After discovery of AIX using SNCSSH, sometimes a pair of SSH servers (sshd) processes is left running forever on target in an unresponsive state, plus one of the sshd processes has a defunct process. For probes that follow the probe that caused the hang, the discovery log shows the error "Error; job finished with status ERROR: SSH channel xx timeout in state ESTABLISHING" as probes unsuccessfully try to open additional SSH channels on the existing TCP connection.

The behaviour can also be reproduce without using any ServiceNow software.

The root cause is the IBM AIX bug IV82042 "sshd hangs due to a race condition involving ptys". IBM claims IV82042 is fixed in Various ssh problems after upgrading to OpenSSH 7.x. If sshd hangs, it no longer responds to subsequent probes' requests to open new channels on the same SSH session (a session is a TCP connection). The MID agent logs shows this when mid.ssh.debug = true.

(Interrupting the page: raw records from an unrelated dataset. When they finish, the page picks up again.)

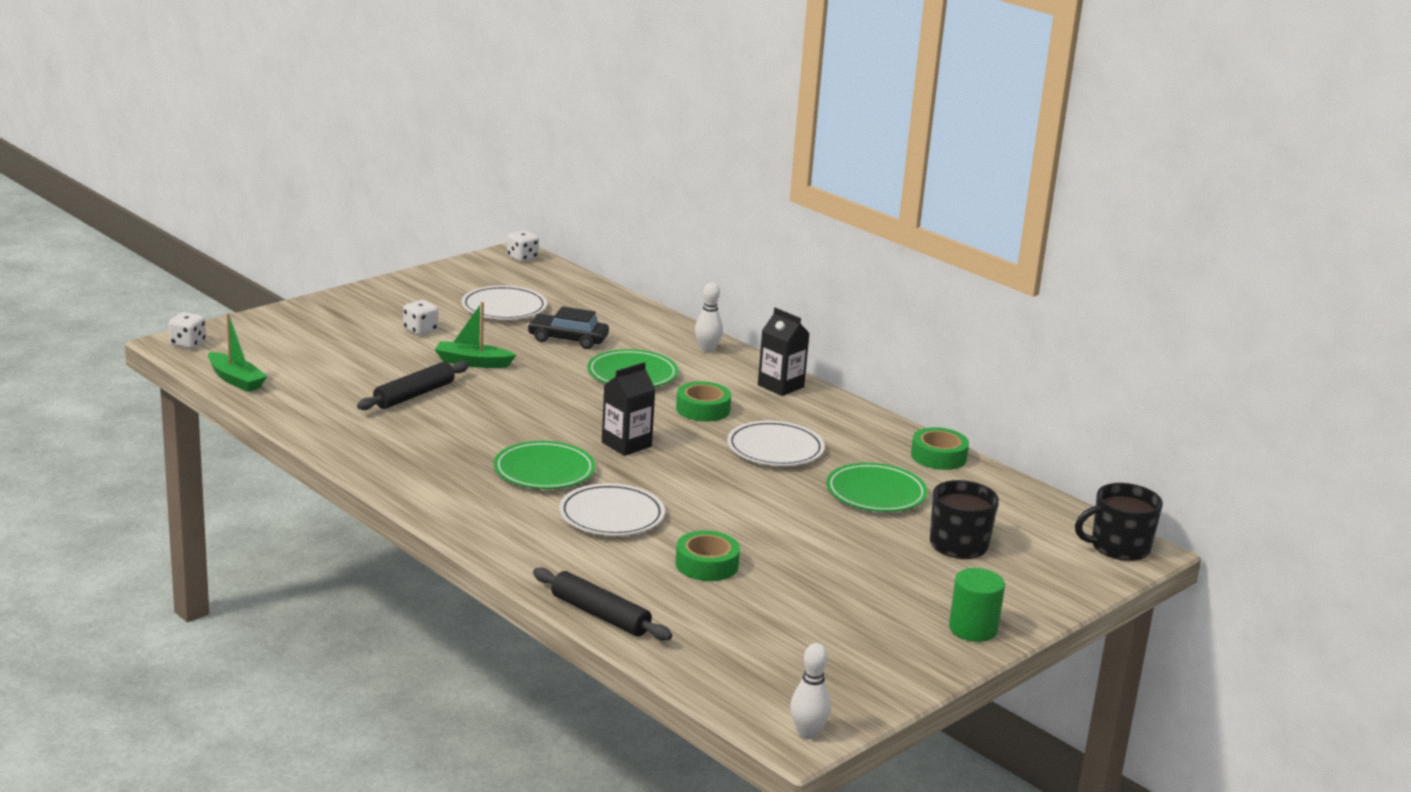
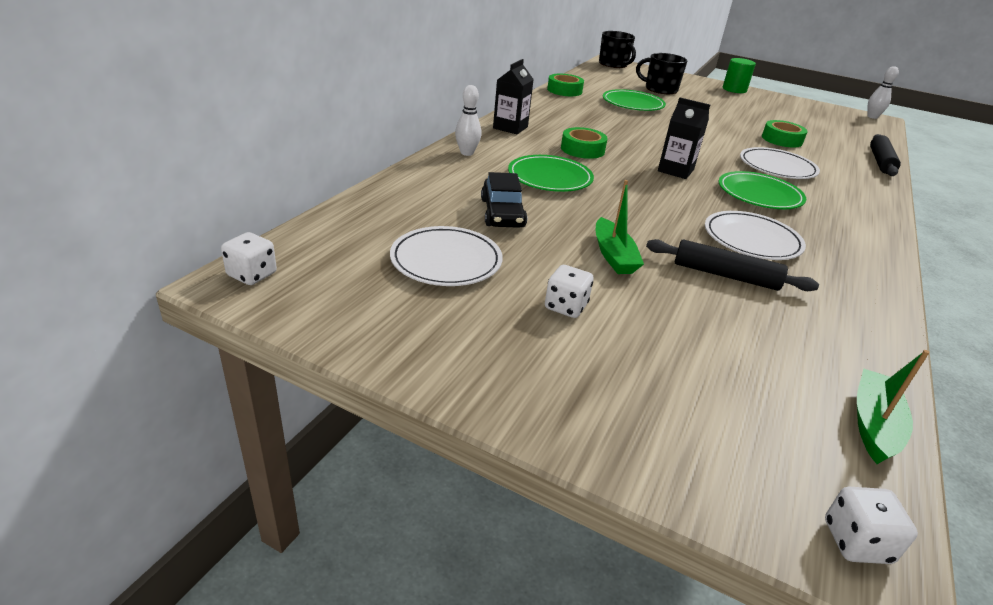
camera: 110 degrees left, 10 degrees up
(775, 449) = (614, 127): white plate -> white plate (751, 240)

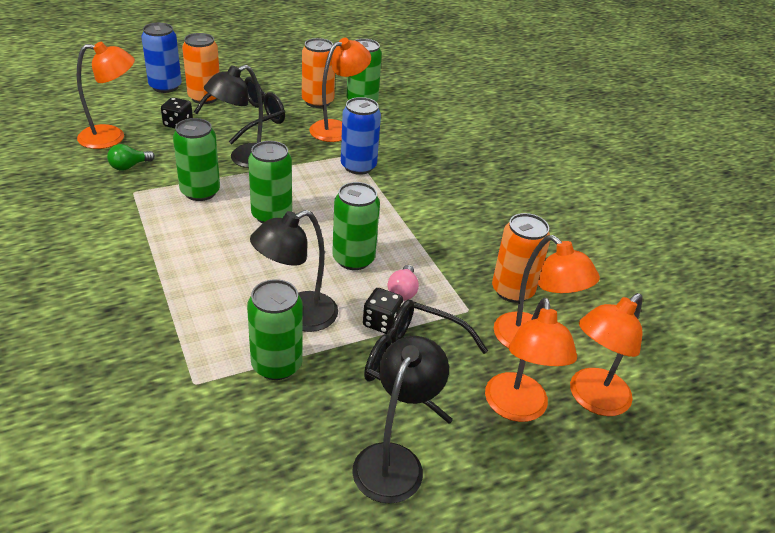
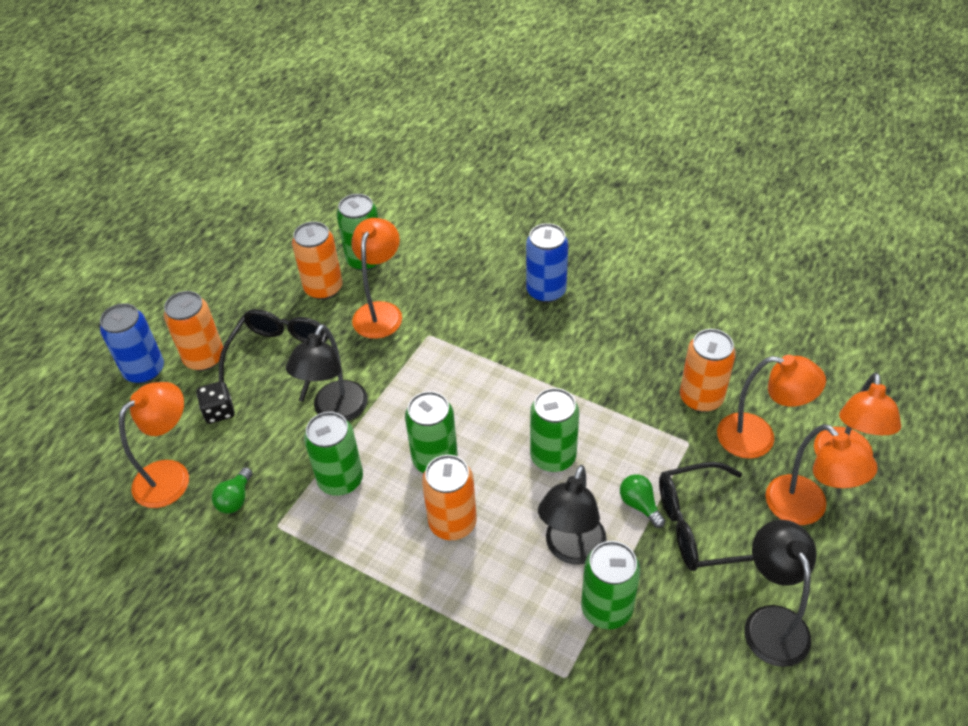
camera: 30 degrees left, 10 degrees up
(238, 253) = (452, 523): none -> orange can
(358, 166) = (448, 347): blue can -> blue can (546, 291)
(381, 322) = (639, 505): black dice -> green light bulb
(403, 291) = (624, 461): pink light bulb -> none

Discovery uses SSH pseudo-terminal (pty) mode mainly for executing privileged shell commands (ex: sudo xxx) that will prompt for a password. Any probes that specify probe parameter run_in_terminal=true also use pty mode. SNCSSH uses only SSH "exec" mode which when combined with pty mode triggers the bug in AIX. The deprecated J2SSH uses only SSH "Shell" mode, almost always in pty mode, but J2SSH doesn't reproduce the bug.

Steps to Reproduce

Since this behaviour is timing-dependent, it is hard to reproduce and troubleshoot. It may require to run the sequences multiple times.

To reproduce without using any ServiceNow software:

Run the following simple command line from a second host running any OS, or run from same AIX host. This mimics what SNCSSH does.

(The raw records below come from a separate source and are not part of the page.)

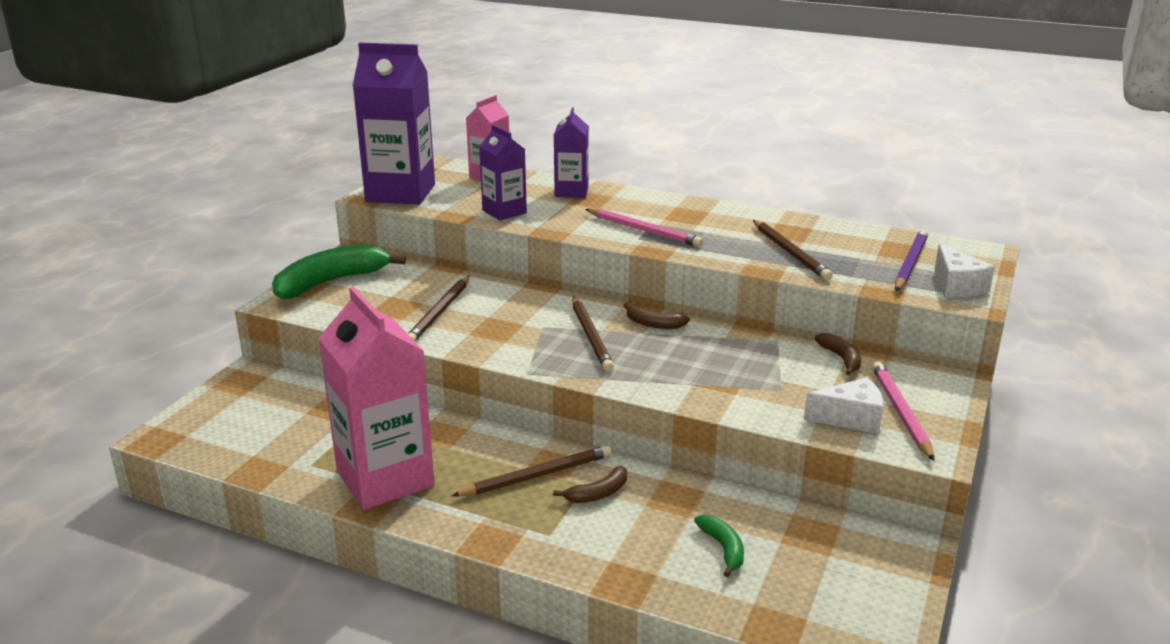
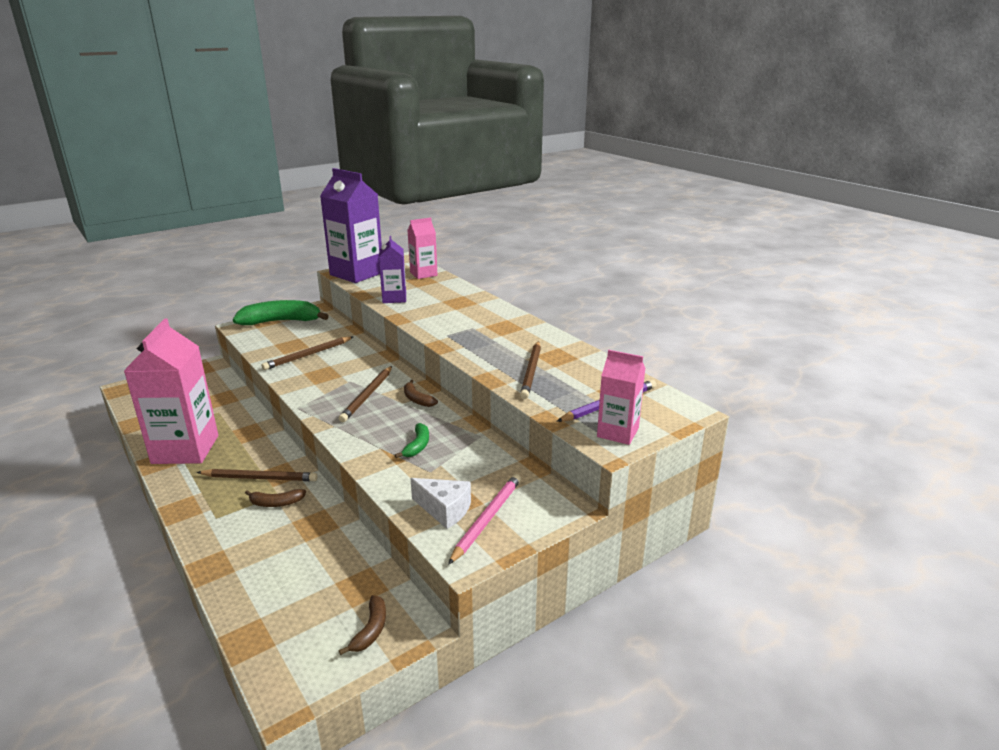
camera: 30 degrees right, 0 degrees up
(571, 192) = (455, 294): purple carton -> none
(644, 230) = (458, 331): pink pencil -> none
(723, 548) = (294, 571): green banana -> green banana (417, 446)
(841, 359) = (505, 464): brown banana -> brown banana (370, 630)
(957, 286) = (617, 432): white cheese -> pink carton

ssh -vvv -t <user>@<AIX host IP> echo hello
where
-t means use pseudo-terminal (pty) mode.
Specifying the shell command (echo hello) after the IP address means to use SSH protocol's "exec" mode vs. interactive "shell" mode.
-vvv (optional) enables debug logging to console.

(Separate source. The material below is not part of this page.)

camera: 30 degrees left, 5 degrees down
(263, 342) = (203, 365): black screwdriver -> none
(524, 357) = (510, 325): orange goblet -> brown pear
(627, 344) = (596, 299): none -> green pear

This command will hang the client, so kill the client console window. That will force the SSH TCP connection to the target to close. The correct behavior is "hello" output to console.
Run the command ps -ef | grep sshd on the target.
Look at the start time field to find matches with same time you started probe #1 to find the hung sshd process pair.

If you run the same ps command again after a while, you will see they are still hung.
Run the ssh command again but omit the -t.

This command will always succeed and print "hello".

To reproduce using SNCSSH:

Create two SSHCommand probes:

Probe #1 has probe parameter run_in_terminal=true, with command (ECC Queue Name field) = "echo hello".
Probe #2 command = "echo goodbye", with no probe parameters.
Run probe #1.
Run probe #2.

It will timeout after a couple of minutes as it attempts to open a new channel to AIX.
Stop the MID server.

This forces all SSH TCP connections to the target to close.
Run ps -ef | grep sshd on the target.
Look at the start time field to find matches with same time you started probe #1 to find the hung sshd process pair.

Those hung processes will never exit.

Workaround

Update OpenSSH server on AIX to version 7.5.102.1500 or later per Various ssh problems after upgrading to OpenSSH 7.x which fixes IBM bug https://www.ibm.com/support/pages/apar/IV82042.

Related Problem: PRB1250056